● DO THIS: Copy word for word the part of the passage about The Infinities between "A Q&A with Author" and "in skeletal form.", inclusive.

[start DOCUMENT EXCERPT]

On a languid midsummer’s day in the countryside, the Godley family gathers at the bedside of Adam, a renowned mathematician and their patriarch. But they are not alone in their vigil. Around them hovers a clan of mischievous immortals—Zeus, Pan, and Hermes among them —who begin to stir up trouble for the Godleys, to sometimes wildly unintended effect. The Infinities—John Banville’s first novel since his Booker Prize-winning and bestselling The Sea—is at once a gloriously earthy romp and a wise look at the terrible, wonderful plight of being human.


A Q&A with Author John Banville

Question: Where did you get the idea to use Greek gods as characters in a novel? And then how did you settle on the ones we meet in The Infinities?

John Banville: I have always been an admirer of the great German dramatist Heinrich von Kleist, particularly the play I consider his masterpiece, Amphitryon, which I adapted for the Irish stage. In this wonderful tragi-comedy Jupiter falls for Alcmene, wife of the Theban general Amphitryon, and comes to earth with his son and sidekick Mercury, to spend a heavenly night with the lady; the next morning Amphitryon returns unexpectedly from the wars, precipitating an intricate comedy of errors. Originally I intended to base The Infinities quite closely on Amphitryon, but fiction has its own laws and its own demands, and the finished novel is an autonymous creature, though the Kleist is still there in skeletal form.

[end DOCUMENT EXCERPT]
[start PROVIDED INFORMATION]

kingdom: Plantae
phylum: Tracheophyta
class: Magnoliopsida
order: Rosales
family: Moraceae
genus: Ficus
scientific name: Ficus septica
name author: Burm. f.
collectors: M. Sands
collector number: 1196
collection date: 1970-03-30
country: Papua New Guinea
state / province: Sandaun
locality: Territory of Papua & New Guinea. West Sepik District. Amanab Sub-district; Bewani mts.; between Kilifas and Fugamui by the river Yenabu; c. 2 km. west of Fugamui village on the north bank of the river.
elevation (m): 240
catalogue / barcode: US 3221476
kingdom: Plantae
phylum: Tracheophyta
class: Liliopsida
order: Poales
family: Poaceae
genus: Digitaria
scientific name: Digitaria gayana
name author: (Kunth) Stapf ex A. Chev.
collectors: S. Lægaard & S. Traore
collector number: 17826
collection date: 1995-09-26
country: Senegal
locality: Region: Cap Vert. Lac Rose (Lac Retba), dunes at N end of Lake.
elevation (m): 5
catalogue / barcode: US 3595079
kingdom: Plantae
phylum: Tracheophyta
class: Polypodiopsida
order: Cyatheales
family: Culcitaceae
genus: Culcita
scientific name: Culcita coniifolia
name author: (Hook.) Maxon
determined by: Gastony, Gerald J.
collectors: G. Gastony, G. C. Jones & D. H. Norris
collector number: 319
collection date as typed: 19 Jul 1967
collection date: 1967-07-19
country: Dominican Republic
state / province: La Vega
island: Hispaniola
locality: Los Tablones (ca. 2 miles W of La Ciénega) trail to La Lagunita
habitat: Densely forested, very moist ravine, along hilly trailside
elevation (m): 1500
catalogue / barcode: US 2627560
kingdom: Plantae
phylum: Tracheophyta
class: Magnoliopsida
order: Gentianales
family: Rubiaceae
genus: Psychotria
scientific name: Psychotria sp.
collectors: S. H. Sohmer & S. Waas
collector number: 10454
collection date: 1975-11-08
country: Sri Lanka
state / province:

[end PROVIDED INFORMATION]

● SOLUTION FOR THIS TASK:
A Q&A with Author John Banville

Question: Where did you get the idea to use Greek gods as characters in a novel? And then how did you settle on the ones we meet in The Infinities?

John Banville: I have always been an admirer of the great German dramatist Heinrich von Kleist, particularly the play I consider his masterpiece, Amphitryon, which I adapted for the Irish stage. In this wonderful tragi-comedy Jupiter falls for Alcmene, wife of the Theban general Amphitryon, and comes to earth with his son and sidekick Mercury, to spend a heavenly night with the lady; the next morning Amphitryon returns unexpectedly from the wars, precipitating an intricate comedy of errors. Originally I intended to base The Infinities quite closely on Amphitryon, but fiction has its own laws and its own demands, and the finished novel is an autonymous creature, though the Kleist is still there in skeletal form.